Wylie and the Odyssey, Part 2



To update this post concerning Wylie and Amazon’s recent deal, here’s a long quote from The Guardian:

Fear and loathing among the movers and shakers of America’s publishing industry reached new heights late last night with both Random House and Macmillan denouncing top literary agent Andrew Wylie’s move into digital publishing.
Home to 700 authors and estates, from Philip Roth to John Updike, Jorge Luis Borges and Saul Bellow, the Wylie Agency shocked the publishing world yesterday when it announced the launch of Odyssey Editions. The new initiative is selling ebook editions of modern classics, including Lolita, Fear and Loathing in Las Vegas and Updike’s Rabbit tetralogy, exclusively via Amazon.com’s Kindle store, leaving conventional publishers out of the picture.
The disintermediation provoked an immediate reaction from Random House, which publishes a number of the authors featured in Odyssey Editions in physical form.

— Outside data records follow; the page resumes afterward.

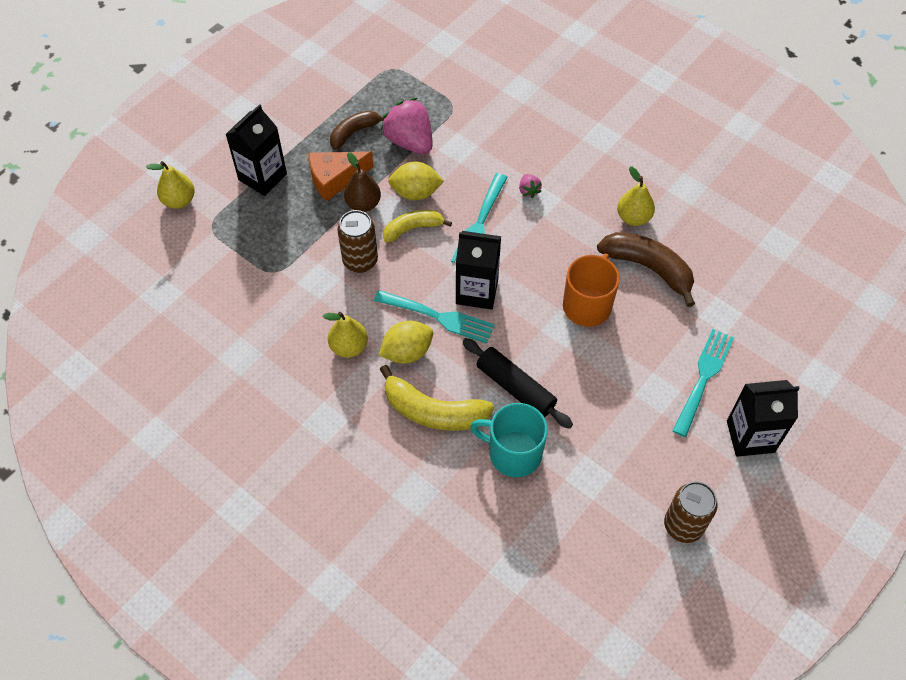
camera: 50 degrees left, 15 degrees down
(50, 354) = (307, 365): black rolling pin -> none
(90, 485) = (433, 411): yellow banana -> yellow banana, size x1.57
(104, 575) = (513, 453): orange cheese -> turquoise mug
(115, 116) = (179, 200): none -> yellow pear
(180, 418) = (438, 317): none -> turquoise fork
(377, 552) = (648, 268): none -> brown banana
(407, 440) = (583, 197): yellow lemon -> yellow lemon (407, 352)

On learning of the new venture on Wednesday night, the publisher fired off a letter to Amazon “disputing their rights to legally sell these titles”, which it said were “subject to active Random House publishing agreements”.
And late yesterday evening the publisher went a step further, with spokesman Stuart Applebaum issuing a statement saying that “on a worldwide basis”, Random House “will not be entering into any new English-language business agreements with the Wylie Agency until this situation is resolved”.
At the very least, this will be interesting to watch. Me, I’m staying out of this fight.